(What the task asks): An exact copy of every entry is needed, with the images left out.

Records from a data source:
Start of Block

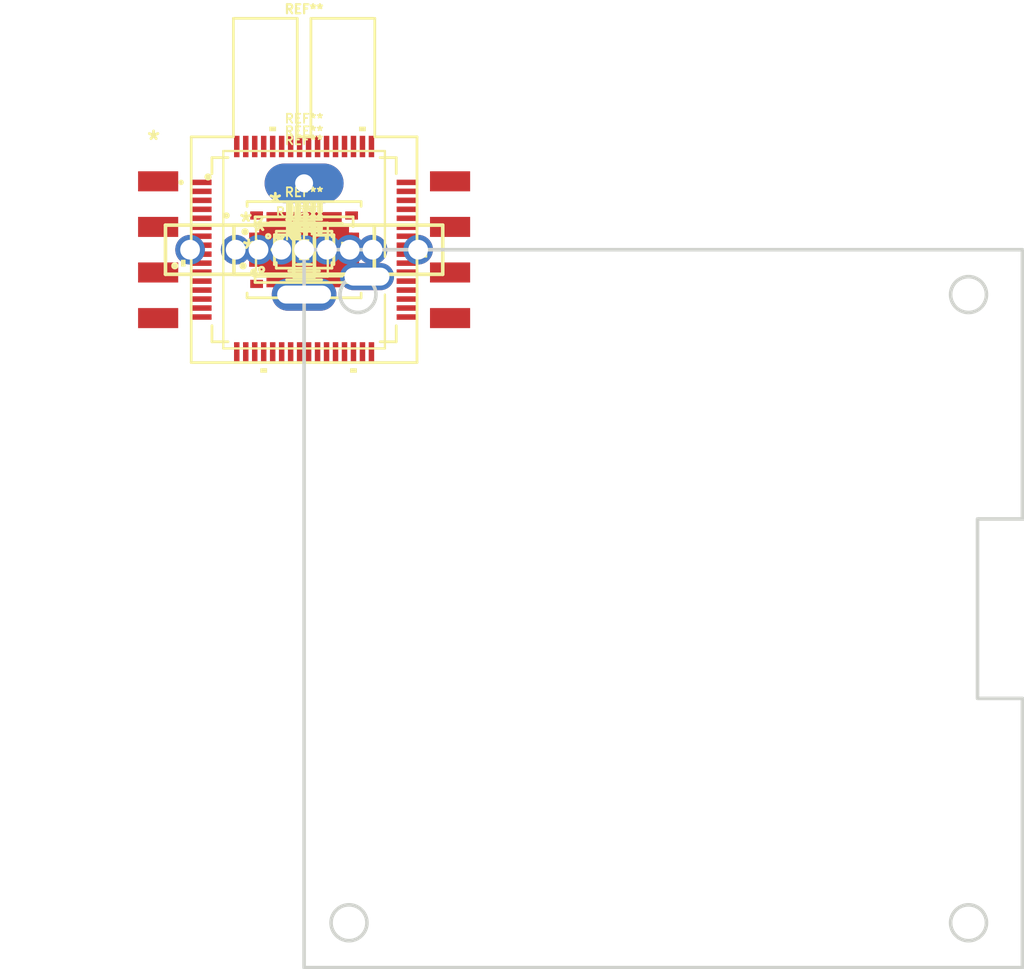
<source format=kicad_pcb>
(kicad_pcb
	(version 20240108)
	(generator "pcbnew")
	(generator_version "8.0")
	(general
		(thickness 1.6)
		(legacy_teardrops no)
	)
	(paper "A4")
	(layers
		(0 "F.Cu" signal)
		(31 "B.Cu" signal)
		(32 "B.Adhes" user "B.Adhesive")
		(33 "F.Adhes" user "F.Adhesive")
		(34 "B.Paste" user)
		(35 "F.Paste" user)
		(36 "B.SilkS" user "B.Silkscreen")
		(37 "F.SilkS" user "F.Silkscreen")
		(38 "B.Mask" user)
		(39 "F.Mask" user)
		(40 "Dwgs.User" user "User.Drawings")
		(41 "Cmts.User" user "User.Comments")
		(42 "Eco1.User" user "User.Eco1")
		(43 "Eco2.User" user "User.Eco2")
		(44 "Edge.Cuts" user)
		(45 "Margin" user)
		(46 "B.CrtYd" user "B.Courtyard")
		(47 "F.CrtYd" user "F.Courtyard")
		(48 "B.Fab" user)
		(49 "F.Fab" user)
		(50 "User.1" user)
		(51 "User.2" user)
		(52 "User.3" user)
		(53 "User.4" user)
		(54 "User.5" user)
		(55 "User.6" user)
		(56 "User.7" user)
		(57 "User.8" user)
		(58 "User.9" user)
	)
	(setup
		(pad_to_mask_clearance 0)
		(allow_soldermask_bridges_in_footprints no)
		(pcbplotparams
			(layerselection 0x00010fc_ffffffff)
			(plot_on_all_layers_selection 0x0000000_00000000)
			(disableapertmacros no)
			(usegerberextensions no)
			(usegerberattributes yes)
			(usegerberadvancedattributes yes)
			(creategerberjobfile yes)
			(dashed_line_dash_ratio 12.000000)
			(dashed_line_gap_ratio 3.000000)
			(svgprecision 4)
			(plotframeref no)
			(viasonmask no)
			(mode 1)
			(useauxorigin no)
			(hpglpennumber 1)
			(hpglpenspeed 20)
			(hpglpendiameter 15.000000)
			(pdf_front_fp_property_popups yes)
			(pdf_back_fp_property_popups yes)
			(dxfpolygonmode yes)
			(dxfimperialunits yes)
			(dxfusepcbnewfont yes)
			(psnegative no)
			(psa4output no)
			(plotreference yes)
			(plotvalue yes)
			(plotfptext yes)
			(plotinvisibletext no)
			(sketchpadsonfab no)
			(subtractmaskfromsilk no)
			(outputformat 1)
			(mirror no)
			(drillshape 1)
			(scaleselection 1)
			(outputdirectory "")
		)
	)
	(footprint "C_0603_1608Metric" (layer "F.Cu") )
	(footprint "MC3635_MEM" (layer "F.Cu") )
	(footprint "CAP_CL10A105KB8NNN_SAM" (layer "F.Cu") )
	(footprint "1351-01_NXP" (layer "F.Cu") )
	(footprint "0402_AVX" (layer "F.Cu") )
	(footprint "CAP_0402_SAM" (layer "F.Cu") )
	(footprint "MIC_ICS-40720" (layer "F.Cu") )
	(footprint "C_0603_1608Metric" (layer "F.Cu") )
	(footprint "C_0603_1608Metric" (layer "F.Cu") )
	(footprint "C_0603_1608Metric" (layer "F.Cu") )
	(footprint "8L_USON_2X3_ISI" (layer "F.Cu") )
	(footprint "YAG_CC0603_YAG" (layer "F.Cu") )
	(footprint "YAG_CC0603_YAG" (layer "F.Cu") )
	(footprint "CAP_0402_SAM" (layer "F.Cu") )
	(footprint "BMX160_BOS" (layer "F.Cu") )
	(footprint "SOT23-3_LTF" (layer "F.Cu") )
	(footprint "R_0402_1005Metric" (layer "F.Cu") )
	(footprint "C_0402_1005Metric" (layer "F.Cu") )
	(footprint "C_0402_1005Metric" (layer "F.Cu") )
	(footprint "SOT25_DIO" (layer "F.Cu") )
	(footprint "R_0402_1005Metric" (layer "F.Cu") )
	(footprint "R_0402_1005Metric" (layer "F.Cu") )
	(footprint "R_0402_1005Metric" (layer "F.Cu") )
	(footprint "R_0402_1005Metric" (layer "F.Cu") )
	(footprint "R_0402_1005Metric" (layer "F.Cu") )
	(footprint "SOD-123_ONS" (layer "F.Cu") )
	(footprint "CUI_PJ-044A" (layer "F.Cu") )
	(footprint "SDO_CFP5_SOD128_NEX"
		(version 20240108)
		(generator "pcbnew")
		(generator_version "8.0")
		(layer "F.Cu")
		(tags "PMEG3050EP_115 ")
		(property "Reference" "REF**"
			(at 0 -2 0)
			(unlocked yes)
			(layer "F.SilkS")
			(uuid "bda1e562-481c-4d35-a0a9-9a105a40243b")
			(effects
				(font
					(size 0.5 0.5)
					(thickness 0.1)
					(bold yes)
				)
			)
		)
		(property "Value" "SDO_CFP5_SOD128_NEX"
			(at 0 3 0)
			(unlocked yes)
			(layer "F.Fab")
			(uuid "2c0f50d6-2357-4f40-82bd-2bf61c12132c")
			(effects
				(font
					(size 1 1)
					(thickness 0.15)
				)
			)
		)
		(property "Footprint" ""
			(at 0 0 0)
			(unlocked yes)
			(layer "F.Fab")
			(hide yes)
			(uuid "59490b24-ccd2-4437-8bd0-e9b3e85ad351")
			(effects
				(font
					(size 1.27 1.27)
				)
			)
		)
		(property "Datasheet" ""
			(at 0 0 0)
			(unlocked yes)
			(layer "F.Fab")
			(hide yes)
			(uuid "5fb5f87c-c62e-4cf2-920e-27de85444813")
			(effects
				(font
					(size 1.27 1.27)
				)
			)
		)
		(property "Description" ""
			(at 0 0 0)
			(unlocked yes)
			(layer "F.Fab")
			(hide yes)
			(uuid "6eb49509-173f-4dbc-bd4a-f0ad3c370177")
			(effects
				(font
					(size 1.27 1.27)
				)
			)
		)
		(attr smd)
		(fp_line
			(start -2.1209 1.4732)
			(end 2.1209 1.4732)
			(stroke
				(width 0.1524)
				(type solid)
			)
			(layer "F.SilkS")
			(uuid "ea2b0485-f8dc-45c0-8d38-406912fcd53f")
		)
		(fp_line
			(start 2.1209 -1.4732)
			(end -2.1209 -1.4732)
			(stroke
				(width 0.1524)
				(type solid)
			)
			(layer "F.SilkS")
			(uuid "9b111f69-9d23-4d1b-9c54-97685bd6b7f3")
		)
		(fp_line
			(start -2.9559 -1.2065)
			(end -2.2479 -1.2065)
			(stroke
				(width 0.1524)
				(type solid)
			)
			(layer "F.CrtYd")
			(uuid "707ac598-02dc-4b52-8bdc-351057a16558")
		)
		(fp_line
			(start -2.9559 1.2065)
			(end -2.9559 -1.2065)
			(stroke
				(width 0.1524)
				(type solid)
			)
			(layer "F.CrtYd")
			(uuid "737ce541-4242-4b85-8b2d-0fedd4ddba37")
		)
		(fp_line
			(start -2.2479 -1.6002)
			(end 2.2479 -1.6002)

... [147756 chars truncated]
</source>
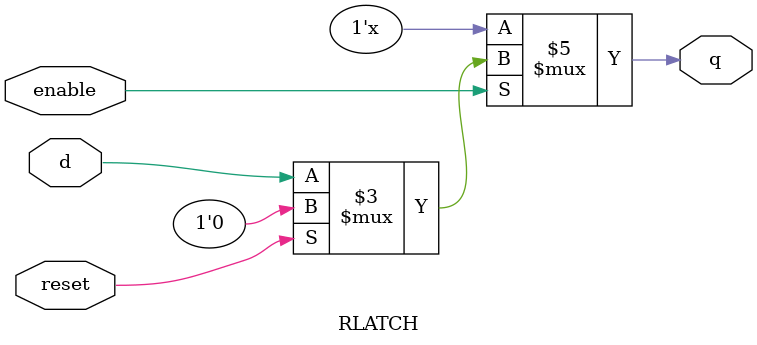
<source format=v>
module RLATCH(input d, reset, enable, output reg q);
always @( d or enable or reset)
    if(enable)
	    if(reset)
		    q <= 0;
		else	
	        q <= d;
endmodule
</source>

End of Block

(Solution):
<source format=kicad_pcb>
(kicad_pcb
	(version 20240108)
	(generator "pcbnew")
	(generator_version "8.0")
	(general
		(thickness 1.6)
		(legacy_teardrops no)
	)
	(paper "A4")
	(layers
		(0 "F.Cu" signal)
		(31 "B.Cu" signal)
		(32 "B.Adhes" user "B.Adhesive")
		(33 "F.Adhes" user "F.Adhesive")
		(34 "B.Paste" user)
		(35 "F.Paste" user)
		(36 "B.SilkS" user "B.Silkscreen")
		(37 "F.SilkS" user "F.Silkscreen")
		(38 "B.Mask" user)
		(39 "F.Mask" user)
		(40 "Dwgs.User" user "User.Drawings")
		(41 "Cmts.User" user "User.Comments")
		(42 "Eco1.User" user "User.Eco1")
		(43 "Eco2.User" user "User.Eco2")
		(44 "Edge.Cuts" user)
		(45 "Margin" user)
		(46 "B.CrtYd" user "B.Courtyard")
		(47 "F.CrtYd" user "F.Courtyard")
		(48 "B.Fab" user)
		(49 "F.Fab" user)
		(50 "User.1" user)
		(51 "User.2" user)
		(52 "User.3" user)
		(53 "User.4" user)
		(54 "User.5" user)
		(55 "User.6" user)
		(56 "User.7" user)
		(57 "User.8" user)
		(58 "User.9" user)
	)
	(setup
		(pad_to_mask_clearance 0)
		(allow_soldermask_bridges_in_footprints no)
		(pcbplotparams
			(layerselection 0x00010fc_ffffffff)
			(plot_on_all_layers_selection 0x0000000_00000000)
			(disableapertmacros no)
			(usegerberextensions no)
			(usegerberattributes yes)
			(usegerberadvancedattributes yes)
			(creategerberjobfile yes)
			(dashed_line_dash_ratio 12.000000)
			(dashed_line_gap_ratio 3.000000)
			(svgprecision 4)
			(plotframeref no)
			(viasonmask no)
			(mode 1)
			(useauxorigin no)
			(hpglpennumber 1)
			(hpglpenspeed 20)
			(hpglpendiameter 15.000000)
			(pdf_front_fp_property_popups yes)
			(pdf_back_fp_property_popups yes)
			(dxfpolygonmode yes)
			(dxfimperialunits yes)
			(dxfusepcbnewfont yes)
			(psnegative no)
			(psa4output no)
			(plotreference yes)
			(plotvalue yes)
			(plotfptext yes)
			(plotinvisibletext no)
			(sketchpadsonfab no)
			(subtractmaskfromsilk no)
			(outputformat 1)
			(mirror no)
			(drillshape 1)
			(scaleselection 1)
			(outputdirectory "")
		)
	)
	(footprint "C_0603_1608Metric" (layer "F.Cu") )
	(footprint "MC3635_MEM" (layer "F.Cu") )
	(footprint "CAP_CL10A105KB8NNN_SAM" (layer "F.Cu") )
	(footprint "1351-01_NXP" (layer "F.Cu") )
	(footprint "0402_AVX" (layer "F.Cu") )
	(footprint "CAP_0402_SAM" (layer "F.Cu") )
	(footprint "MIC_ICS-40720" (layer "F.Cu") )
	(footprint "C_0603_1608Metric" (layer "F.Cu") )
	(footprint "C_0603_1608Metric" (layer "F.Cu") )
	(footprint "C_0603_1608Metric" (layer "F.Cu") )
	(footprint "8L_USON_2X3_ISI" (layer "F.Cu") )
	(footprint "YAG_CC0603_YAG" (layer "F.Cu") )
	(footprint "YAG_CC0603_YAG" (layer "F.Cu") )
	(footprint "CAP_0402_SAM" (layer "F.Cu") )
	(footprint "BMX160_BOS" (layer "F.Cu") )
	(footprint "SOT23-3_LTF" (layer "F.Cu") )
	(footprint "R_0402_1005Metric" (layer "F.Cu") )
	(footprint "C_0402_1005Metric" (layer "F.Cu") )
	(footprint "C_0402_1005Metric" (layer "F.Cu") )
	(footprint "SOT25_DIO" (layer "F.Cu") )
	(footprint "R_0402_1005Metric" (layer "F.Cu") )
	(footprint "R_0402_1005Metric" (layer "F.Cu") )
	(footprint "R_0402_1005Metric" (layer "F.Cu") )
	(footprint "R_0402_1005Metric" (layer "F.Cu") )
	(footprint "R_0402_1005Metric" (layer "F.Cu") )
	(footprint "SOD-123_ONS" (layer "F.Cu") )
	(footprint "CUI_PJ-044A" (layer "F.Cu") )
	(footprint "SDO_CFP5_SOD128_NEX"
		(version 20240108)
		(generator "pcbnew")
		(generator_version "8.0")
		(layer "F.Cu")
		(tags "PMEG3050EP_115 ")
		(property "Reference" "REF**"
			(at 0 -2 0)
			(unlocked yes)
			(layer "F.SilkS")
			(uuid "bda1e562-481c-4d35-a0a9-9a105a40243b")
			(effects
				(font
					(size 0.5 0.5)
					(thickness 0.1)
					(bold yes)
				)
			)
		)
		(property "Value" "SDO_CFP5_SOD128_NEX"
			(at 0 3 0)
			(unlocked yes)
			(layer "F.Fab")
			(uuid "2c0f50d6-2357-4f40-82bd-2bf61c12132c")
			(effects
				(font
					(size 1 1)
					(thickness 0.15)
				)
			)
		)
		(property "Footprint" ""
			(at 0 0 0)
			(unlocked yes)
			(layer "F.Fab")
			(hide yes)
			(uuid "59490b24-ccd2-4437-8bd0-e9b3e85ad351")
			(effects
				(font
					(size 1.27 1.27)
				)
			)
		)
		(property "Datasheet" ""
			(at 0 0 0)
			(unlocked yes)
			(layer "F.Fab")
			(hide yes)
			(uuid "5fb5f87c-c62e-4cf2-920e-27de85444813")
			(effects
				(font
					(size 1.27 1.27)
				)
			)
		)
		(property "Description" ""
			(at 0 0 0)
			(unlocked yes)
			(layer "F.Fab")
			(hide yes)
			(uuid "6eb49509-173f-4dbc-bd4a-f0ad3c370177")
			(effects
				(font
					(size 1.27 1.27)
				)
			)
		)
		(attr smd)
		(fp_line
			(start -2.1209 1.4732)
			(end 2.1209 1.4732)
			(stroke
				(width 0.1524)
				(type solid)
			)
			(layer "F.SilkS")
			(uuid "ea2b0485-f8dc-45c0-8d38-406912fcd53f")
		)
		(fp_line
			(start 2.1209 -1.4732)
			(end -2.1209 -1.4732)
			(stroke
				(width 0.1524)
				(type solid)
			)
			(layer "F.SilkS")
			(uuid "9b111f69-9d23-4d1b-9c54-97685bd6b7f3")
		)
		(fp_line
			(start -2.9559 -1.2065)
			(end -2.2479 -1.2065)
			(stroke
				(width 0.1524)
				(type solid)
			)
			(layer "F.CrtYd")
			(uuid "707ac598-02dc-4b52-8bdc-351057a16558")
		)
		(fp_line
			(start -2.9559 1.2065)
			(end -2.9559 -1.2065)
			(stroke
				(width 0.1524)
				(type solid)
			)
			(layer "F.CrtYd")
			(uuid "737ce541-4242-4b85-8b2d-0fedd4ddba37")
		)
		(fp_line
			(start -2.2479 -1.6002)
			(end 2.2479 -1.6002)

... [147756 chars truncated]
</source>
<source format=v>
module RLATCH(input d, reset, enable, output reg q);
always @( d or enable or reset)
    if(enable)
	    if(reset)
		    q <= 0;
		else	
	        q <= d;
endmodule
</source>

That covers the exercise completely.